Segundo o presidente da Ordem dos Advogados do Brasil em São Paulo, Marcos da Costa, a proibição da montagem da peça “Edifício London” pelo grupo Os Satyros exemplifica um conflito de interesse social comum na Justiça: direitos de expressão podem ir de encontro aos direitos individuais, como os da privacidade.
No Brasil, diz Costa, “são incontáveis as disputas envolvendo livros, filmes e peças nas quais o magistrado se vê diante do embate [existente entre esses dois direitos]”.
Um exemplo de conflito similar foi a publicação pela editora Planeta da biografia não autorizada do cantor Roberto Carlos, escrita por Paulo César de Araújo. Após ação movida pelo Rei na Justiça, em 2007, livrarias do país ficaram proibidas de comercializar o livro. Em Portugal, contudo, a venda da obra é permitida.

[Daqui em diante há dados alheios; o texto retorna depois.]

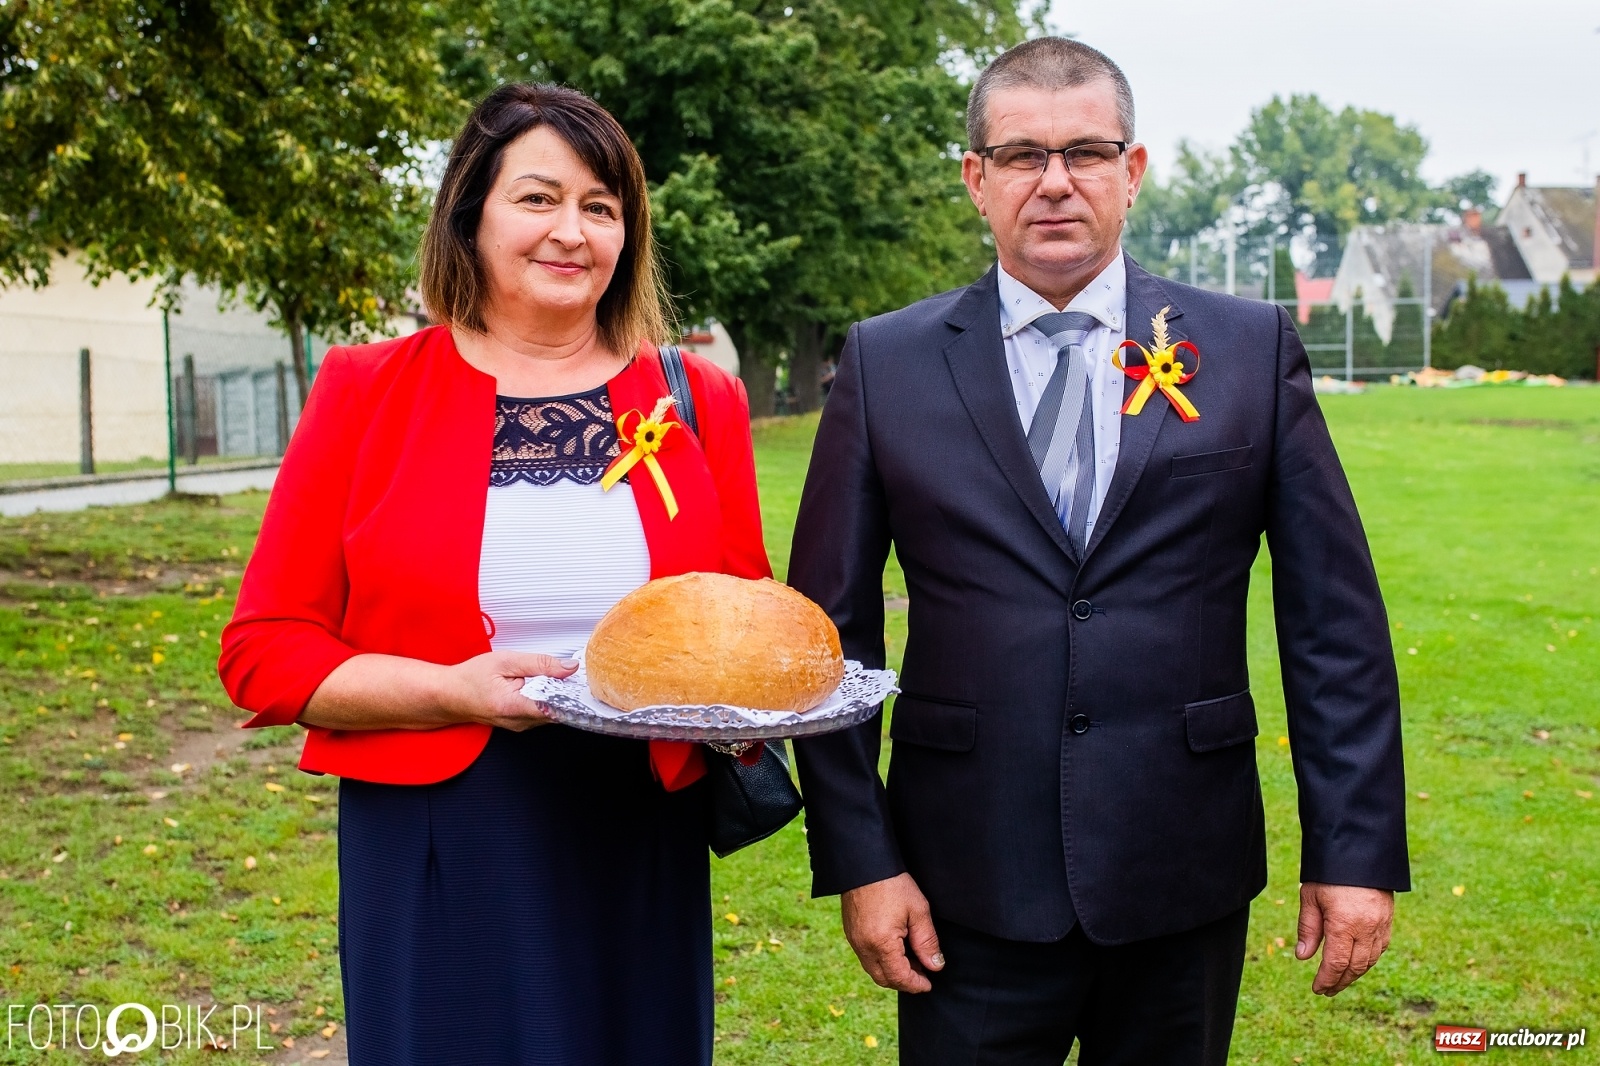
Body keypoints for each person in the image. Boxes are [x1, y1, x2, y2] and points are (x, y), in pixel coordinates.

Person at [789, 37, 1408, 1066]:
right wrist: (861, 859)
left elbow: (1332, 621)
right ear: (976, 178)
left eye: (1085, 151)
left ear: (1134, 170)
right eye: (1021, 155)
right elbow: (827, 636)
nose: (1055, 182)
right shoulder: (885, 363)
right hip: (962, 880)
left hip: (1181, 866)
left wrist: (1353, 850)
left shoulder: (1248, 349)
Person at [218, 83, 769, 1065]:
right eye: (538, 198)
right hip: (439, 830)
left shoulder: (699, 398)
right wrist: (450, 690)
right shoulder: (365, 391)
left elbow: (742, 623)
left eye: (601, 207)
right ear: (469, 213)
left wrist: (745, 701)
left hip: (638, 830)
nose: (572, 231)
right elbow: (265, 652)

Pelo Código Civil em vigor, explica Costa, há o entendimento de que nenhum desses dois direitos é absoluto. Qualquer um deles “pode sucumbir diante de outro interesse igualmente legítimo e de mesma importância social”. A liberdade de expressão é ainda garantida pela Constituição brasileira.
Cabe ao Poder Judiciário definir, no choque, qual deverá prevalecer dentro do devido processo legal.
Satyros X Mãe de Isabella
Com texto escrito por Lucas Arantes, o espetáculo “Edifício London” se inspira no caso do assassinado de Isabella Nardoni. Ela foi morta em 2008, aos cinco anos de idade. Seu pai e sua madrasta foram condenados na Justiça pelo crime. Diferentemente do livro sobre o Rei, a peça não cita nomes, senão o do edifício que serviu de cenário à tragédia. Há ainda, no texto, referências a clássicos da dramaturgia, como “Macbeth”, de Shakespeare, e “Medeia”, de Eurípedes.

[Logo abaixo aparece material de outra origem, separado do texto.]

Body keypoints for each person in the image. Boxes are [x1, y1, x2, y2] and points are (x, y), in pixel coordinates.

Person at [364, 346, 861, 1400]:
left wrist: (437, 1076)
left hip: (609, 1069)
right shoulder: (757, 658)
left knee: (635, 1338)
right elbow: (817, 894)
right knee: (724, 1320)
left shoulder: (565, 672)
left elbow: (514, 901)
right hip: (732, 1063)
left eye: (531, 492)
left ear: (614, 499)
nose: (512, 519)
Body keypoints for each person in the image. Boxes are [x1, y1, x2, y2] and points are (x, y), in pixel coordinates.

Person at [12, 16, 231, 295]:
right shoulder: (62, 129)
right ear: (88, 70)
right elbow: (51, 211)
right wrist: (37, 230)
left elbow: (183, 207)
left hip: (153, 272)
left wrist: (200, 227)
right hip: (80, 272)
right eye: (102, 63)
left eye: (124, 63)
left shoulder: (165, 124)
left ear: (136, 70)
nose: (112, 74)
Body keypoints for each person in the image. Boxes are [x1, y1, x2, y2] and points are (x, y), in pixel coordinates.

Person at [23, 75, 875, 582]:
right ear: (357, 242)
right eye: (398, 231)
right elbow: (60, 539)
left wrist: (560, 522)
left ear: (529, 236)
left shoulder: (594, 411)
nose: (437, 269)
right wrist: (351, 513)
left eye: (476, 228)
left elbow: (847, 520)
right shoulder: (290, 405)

O pedido de cancelamento da montagem na Justiça partiu da mãe de Isabella, Ana Carolina Oliveira, que se sentiu ofendida com a possibilidade de ver o drama representado no palco. A peça estrearia no início de março, mas teve sua temporada cancelada após decisão judicial assinada pelo desembargador Marcelo Fortes Barbosa Filho, da 6ª Câmara de Direito Privado do Tribunal de Justiça de São Paulo.
O texto da decisão judicial argumenta que, para Oliveira, a peça faz “remissão direta ao homicídio de que sua filha foi vítima, na qual, ‘em verdadeira aberração’, é, inclusive, lançada uma boneca decapitada por uma janela, configurando violação à imagem de sua filha morta e efetiva agressão a sua pessoa”.

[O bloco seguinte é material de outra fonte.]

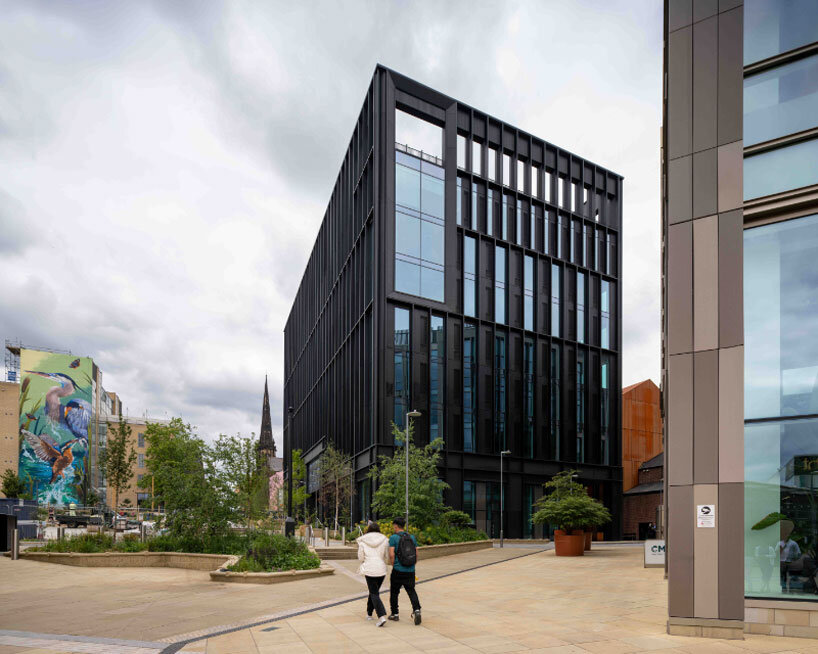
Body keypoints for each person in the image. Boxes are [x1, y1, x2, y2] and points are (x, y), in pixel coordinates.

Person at [388, 517, 421, 625]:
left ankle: (395, 613)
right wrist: (412, 565)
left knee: (394, 592)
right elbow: (416, 553)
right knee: (411, 591)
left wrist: (394, 565)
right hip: (410, 570)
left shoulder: (393, 538)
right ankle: (417, 610)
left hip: (398, 570)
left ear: (396, 526)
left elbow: (391, 554)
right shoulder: (412, 537)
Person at [356, 521, 389, 627]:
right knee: (374, 591)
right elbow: (387, 556)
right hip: (381, 569)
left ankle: (381, 616)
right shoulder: (384, 540)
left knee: (374, 593)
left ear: (368, 530)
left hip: (369, 569)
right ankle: (369, 613)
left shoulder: (363, 541)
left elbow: (360, 557)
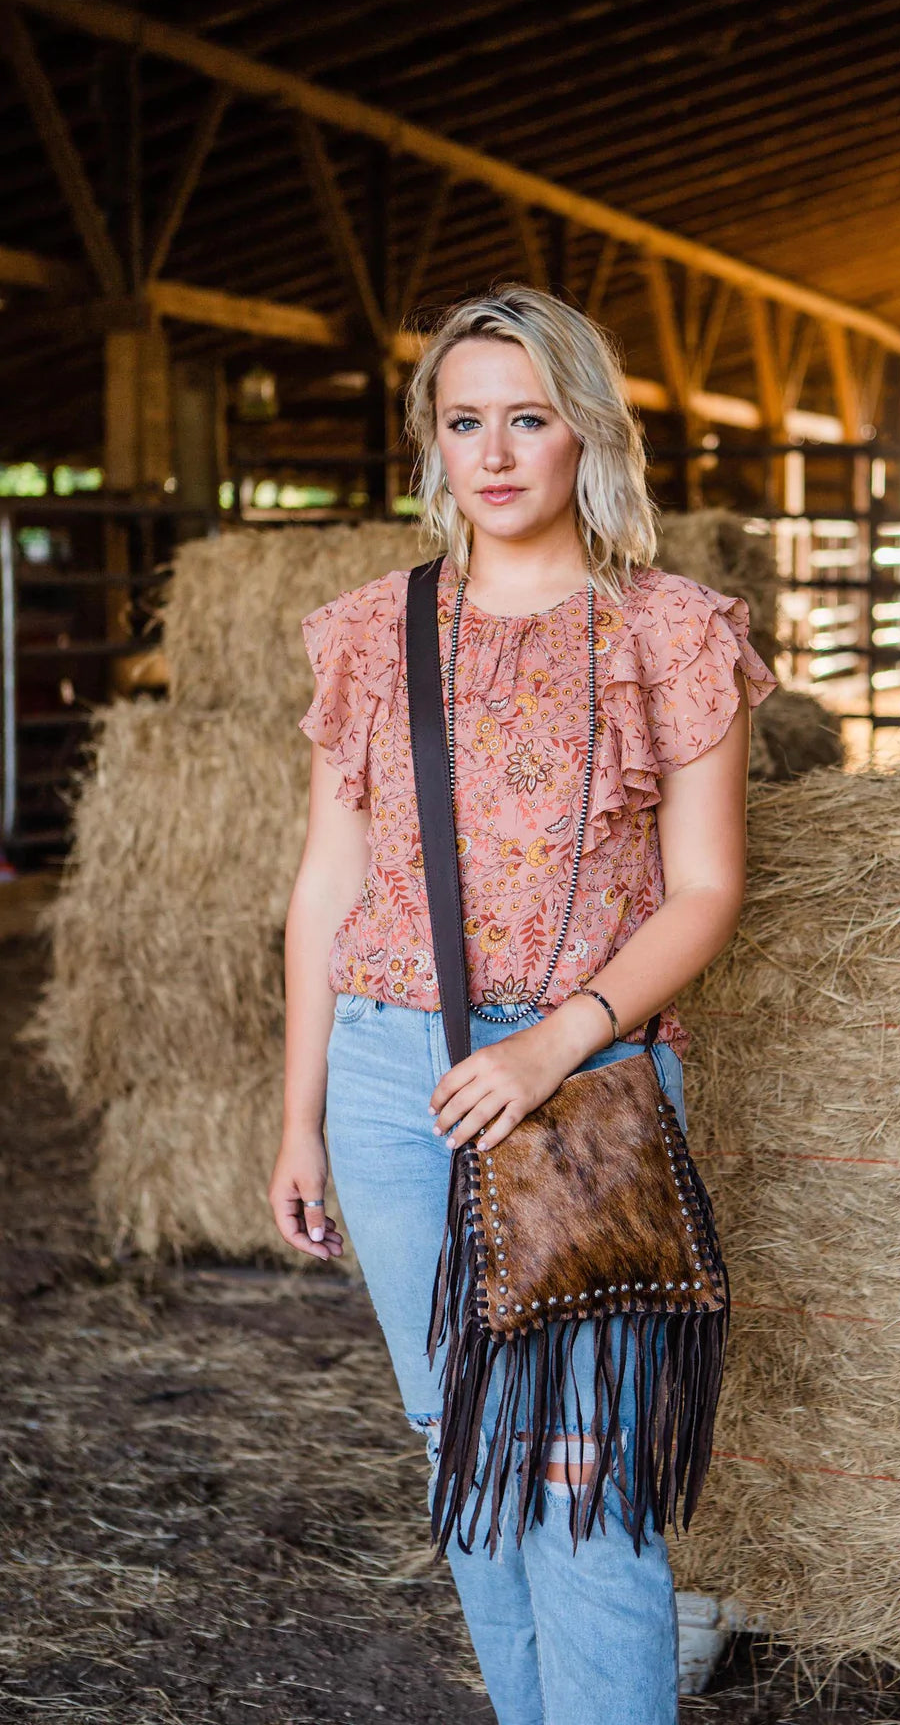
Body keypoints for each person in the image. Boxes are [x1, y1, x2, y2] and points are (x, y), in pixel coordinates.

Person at [269, 283, 778, 1725]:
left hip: (580, 1089)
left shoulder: (665, 631)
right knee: (466, 1460)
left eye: (528, 419)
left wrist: (555, 1039)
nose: (493, 454)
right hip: (385, 1077)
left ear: (585, 436)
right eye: (463, 420)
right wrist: (296, 1112)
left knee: (579, 1474)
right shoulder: (372, 632)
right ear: (433, 443)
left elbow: (704, 891)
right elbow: (325, 884)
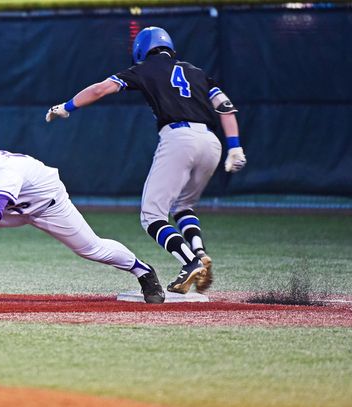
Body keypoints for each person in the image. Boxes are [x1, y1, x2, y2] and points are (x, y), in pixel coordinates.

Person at [46, 26, 246, 295]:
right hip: (212, 143)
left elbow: (101, 89)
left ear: (141, 50)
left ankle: (191, 262)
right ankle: (198, 251)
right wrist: (235, 147)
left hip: (178, 138)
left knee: (151, 216)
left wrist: (67, 107)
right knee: (184, 205)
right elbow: (225, 107)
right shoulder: (198, 73)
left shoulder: (144, 68)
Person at [0, 130, 165, 305]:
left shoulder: (4, 174)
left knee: (92, 249)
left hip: (48, 206)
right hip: (13, 210)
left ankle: (143, 271)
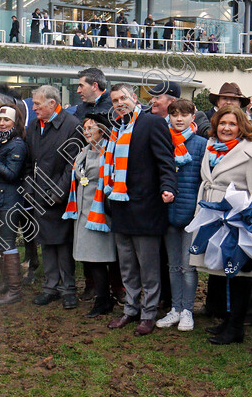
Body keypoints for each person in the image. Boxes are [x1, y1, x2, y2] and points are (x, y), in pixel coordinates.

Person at [105, 83, 177, 336]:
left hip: (146, 206)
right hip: (120, 206)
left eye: (123, 98)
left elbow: (165, 160)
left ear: (134, 98)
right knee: (126, 265)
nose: (119, 103)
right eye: (114, 100)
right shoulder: (117, 128)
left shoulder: (152, 123)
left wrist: (168, 187)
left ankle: (149, 313)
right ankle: (130, 309)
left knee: (149, 267)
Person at [192, 105, 252, 345]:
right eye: (222, 123)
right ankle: (227, 319)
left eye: (232, 124)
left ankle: (237, 326)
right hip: (212, 214)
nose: (226, 128)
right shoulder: (210, 148)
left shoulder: (251, 152)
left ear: (241, 126)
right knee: (221, 269)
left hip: (235, 218)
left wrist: (244, 218)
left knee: (239, 271)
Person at [25, 85, 82, 309]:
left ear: (52, 103)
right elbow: (30, 162)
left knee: (63, 244)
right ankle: (50, 287)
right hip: (39, 194)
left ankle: (68, 289)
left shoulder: (71, 126)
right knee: (47, 243)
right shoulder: (33, 126)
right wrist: (30, 189)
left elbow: (72, 164)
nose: (34, 108)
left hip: (61, 197)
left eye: (38, 104)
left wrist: (58, 192)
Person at [155, 99, 206, 332]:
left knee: (189, 266)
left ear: (192, 117)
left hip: (192, 214)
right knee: (173, 265)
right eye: (174, 114)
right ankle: (175, 308)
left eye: (184, 114)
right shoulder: (162, 141)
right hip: (167, 212)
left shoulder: (201, 144)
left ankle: (187, 310)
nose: (178, 118)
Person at [62, 112, 117, 318]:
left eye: (91, 128)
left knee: (98, 258)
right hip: (83, 213)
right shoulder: (84, 151)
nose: (86, 132)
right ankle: (103, 298)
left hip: (100, 214)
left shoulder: (108, 152)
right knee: (90, 259)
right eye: (84, 128)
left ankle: (104, 299)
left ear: (102, 130)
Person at [0, 106, 27, 305]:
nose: (1, 123)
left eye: (6, 120)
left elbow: (11, 174)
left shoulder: (17, 145)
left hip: (10, 201)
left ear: (14, 123)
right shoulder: (0, 141)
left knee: (8, 243)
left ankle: (15, 290)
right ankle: (6, 283)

“Aberração”, lembra o vice-diretor do teatro da USP Ferdinando Martins, foi o termo que censores utilizaram para se referir às peças de Nelson Rodrigues, durante o regime militar. “Essa mesma palavra foi utilizada pelo desembargador Marcelo Fortes Barbosa Filho em sua decisão proibindo ‘Edifício London’ de entrar em cartaz”, prossegue o autor de “Corpo, Comunicação e Censura: um Estudo a Partir do Arquivo Miroel Silveira”, que analisou processos de censura prévia ao teatro até os anos 1980.
Para Martins, a chamada “censura togada”, aquela que “é exercida pelo Judiciário para supostamente preservar a imagem de quem se sente ofendido ou prejudicado por alguma obra”, tem impedido o pensamento crítico propiciado pela produção cultural.
O pesquisador cita como exemplos de censura a proibição do filme “”A Serbian Film – Terror sem Limites” em 2011 pela Justiça de Minas Gerais, assinada pelo juiz Ricardo Rabelo, da 3ª Vara Federal. O texto da ação argumentava que o filme desrespeitava o Estatuto da Criança e do Adolescente (ECA), por exibir cenas de sexo com menores.
No ano passado, o mesmo juiz decidiu que não havia mais razões “de natureza jurídica” para o veto. Quase um ano após ser proibido em território nacional, o longa foi liberado.
Segundo Raffaele Petrini, diretor da produtora Petrini Filmes, que detém o direito de exibições do longa, a proibição causou prejuízos na ordem de R$ 50 mil, considerando custos com ações judiciais. “E, depois que o filme foi liberado, os cinemas ficaram com medo de serem acionados judicialmente”, diz. “Em São Paulo, nenhuma sala, do circuito independente inclusive, teve interesse na exibição.”
Há outro fato “interessante” no caso do espetáculo “Edifício London”, prossegue Martins: a peça foi proibida às vésperas da estreia. “Esse procedimento era empregado na época da ditadura militar (1964-1985) para prejudicar as companhias e os artistas, que já haviam investido tempo e dinheiro na montagem”, conclui o professor.